How I Journal For Gratitude and Goals
I found a glimmer of an answer in an unexpected place. It was the week before Christmas and I was streaming a surfing competition when the broadcast cut away to an interview with pro surfer Lakey Peterson, the number-five-ranked woman surfer in the world. She was talking about journaling and sharing the exact technique she used every morning to start her day. With Peterson's method, you write down:
- Three things you're grateful for
- Three goals you have for today
- Three goals you have for the year
This approach seemed simple, quick, and surprisingly manageable, and it lingered in my mind into the new year, when I finally got so frustrated with my own lack of focus and direction that I thought: what do I have to lose? I sat down with my journal on the morning of Jan. 4 and made my first three-part list, just to see what would happen. Imagine my surprise when I not only managed to stick with the habit, but — just like all the experts said would happen — it actually worked.

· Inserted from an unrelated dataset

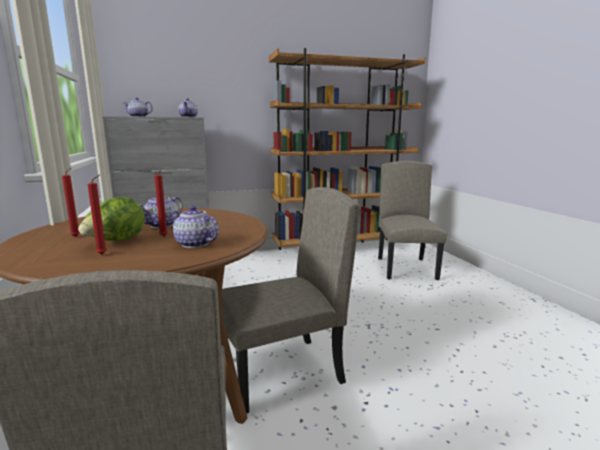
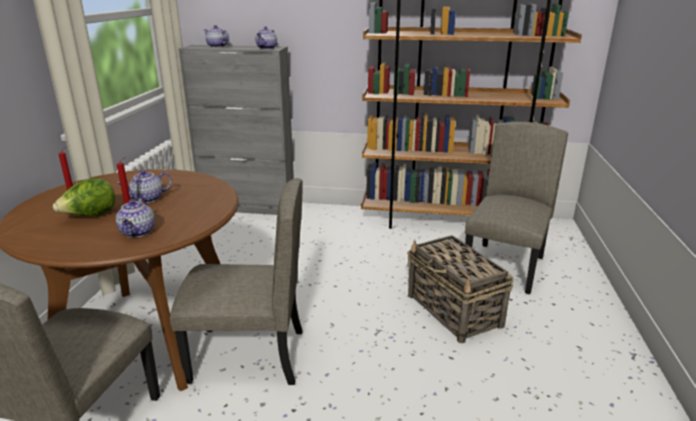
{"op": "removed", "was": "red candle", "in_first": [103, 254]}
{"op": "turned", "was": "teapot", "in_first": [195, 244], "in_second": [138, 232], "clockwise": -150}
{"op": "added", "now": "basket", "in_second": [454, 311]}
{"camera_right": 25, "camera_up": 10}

Why I Love Gratitude and Goal Journaling
Section by section, this method addresses a few areas of mental health I needed to work on. When I write out the things I'm grateful for, I find myself reflecting on my day and my week, what I'm proud of and what I want to change. Practicing gratitude doesn't come easily to me, especially right now, so I focus on small things, like a new song I love or the sunset I saw the day before. I love writing this part first because it forces me (sometimes reluctantly) into a more positive mindset before I look to the goal-oriented sections.
The daily goals portion sharpens my focus. It's noticeable, especially because I journal in the morning when I have a tendency to open Twitter or Instagram or get sucked into the news. That habit sidetracks me; this one hones my mind. Some of my goals roll over from day to day, but I always add at least one new one to keep me motivated. I also try not to think of this section as a daily to-do list, something that feels naggy or weighs on me throughout the day. While my daily goals sometimes do cross over with my to-dos, I want them to be more aspirational, things that (as simple as they might look) challenge me or make me feel accomplished.
The final part, listing out your yearly goals, might seem more repetitive. It is, because you're literally writing out the same goals every morning. But after the reflection and focus of the first two parts, physically writing down my yearly goals reminds me that I'm working toward something bigger than what I did yesterday or what I will do today. It ties it all together. It's also a gentle way of keeping those goals at the forefront of my mind instead of getting washed away in the day-to-day.
After almost two weeks of using this method, I'm amazed at the changes I've noticed. I feel more purposeful, calm, and focused at work, which is (coincidentally . . . or maybe not?) one of the yearly goals I write down every morning. Starting my day with reflection, focus, and a reminder of the big things I'm chasing also grounds me, almost a way of defining myself and my reality when stress and anxiety start to sweep me up during the day.
Above all, this technique makes me feel like I'm actually moving toward something: a creative goal, a long-held ambition, an improvement of my character. It's helped me find a little bit of direction during a scary time, and I can't help but be grateful for that. In fact . . . I think I know what I'll be writing in my gratitude list tomorrow morning.